1
votes

I have created table using below CQL: I want to run query to find all video by actor name (case insensitive).

CREATE TABLE video_by_actor(
    actor text, added_date timestamp, video_id timeuuid, 
    character_name text, description text,
    encoding frozen<video_encoding>,
    tags set<text>, title text, user_id uuid,
primary key ((actor), added_date)) with clustering order by (added_date desc);


select * from video_by_actor where actor='Tom Hanks'

I want to select all rows from table irrespective of actor's name case eg. "tom hanks," "Tom hanks," "tom Hanks" etc.

Is it possible?

1
From Cassandra developer forum: This is not possible with regular CQL queries, but you have a few options: 1. Create a special column in your table to store the normalized string that you want to search. 2. Use a SASI index. 3. Use DSE Search.Amit H

1 Answers

2
votes

I want to search all case

First of all, if you want to "search," you need a different tool, like ElasticSearch. Cassandra is for key-based querying, which is very different from searching.
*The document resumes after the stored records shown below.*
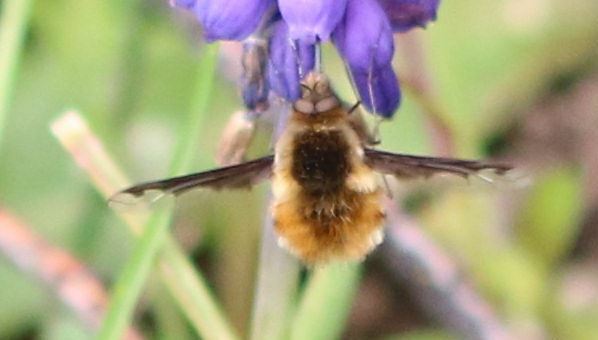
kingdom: Animalia
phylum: Arthropoda
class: Insecta
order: Diptera
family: Bombyliidae
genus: Bombylius
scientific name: Bombylius major
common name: Bee fly
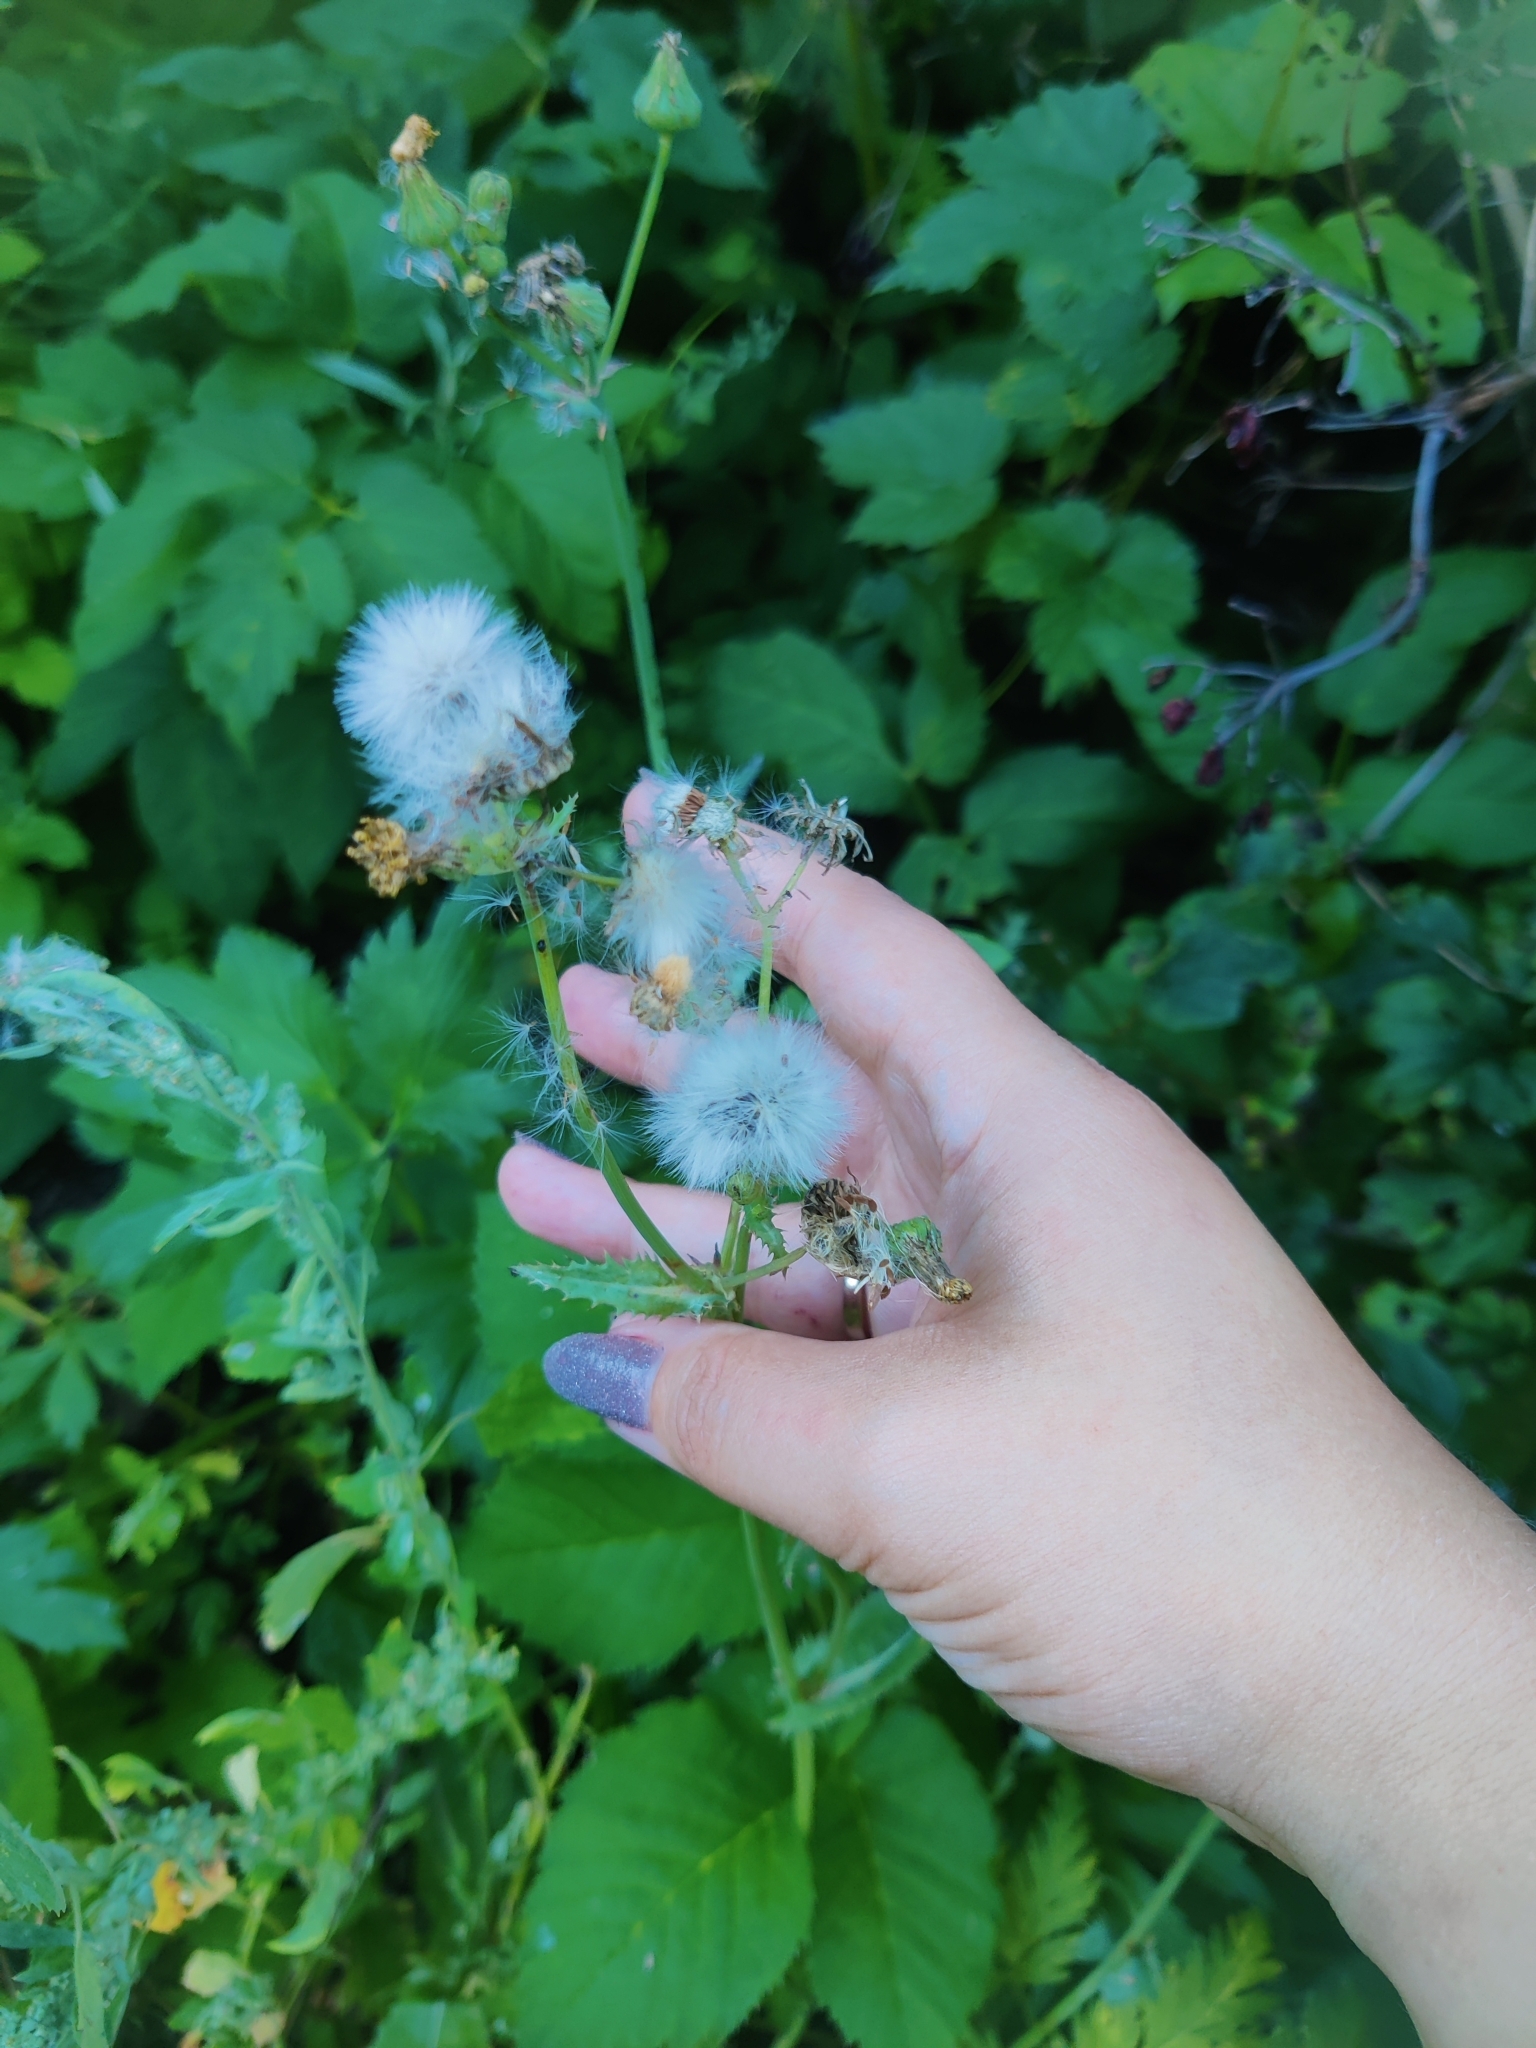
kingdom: Plantae
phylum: Tracheophyta
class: Magnoliopsida
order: Asterales
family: Asteraceae
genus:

No, what you're looking to do really isn't possible with Cassandra, as it cares about case. I created the table definition described above, and inserted four rows, each with a different case application to Tom Hanks' name. Then I queried the results with the token function:

aploetz@cqlsh:stackoverflow> SELECT actor,token(actor),title FROM video_by_actor ;

 actor     | system.token(actor)  | title
-----------+----------------------+---------------------
 Tom Hanks | -4258050846863339499 |        Forrest Gump
 Tom hanks | -3872727890651172910 | Saving Private Ryan
 tom Hanks | -3300209463718095087 | Joe vs. the Volcano
 tom hanks |  1022609553103151654 |           Apollo 13

(4 rows)

Notice how each different case of "Tom Hanks" generated a different token. As this table is partitioning on actor, this means that these rows will likely be stored on different nodes.

Again, you'll probably want to use an actual search engine for something like this. They will have tools like analyzers that can have features like "fuzzy matching" enabled.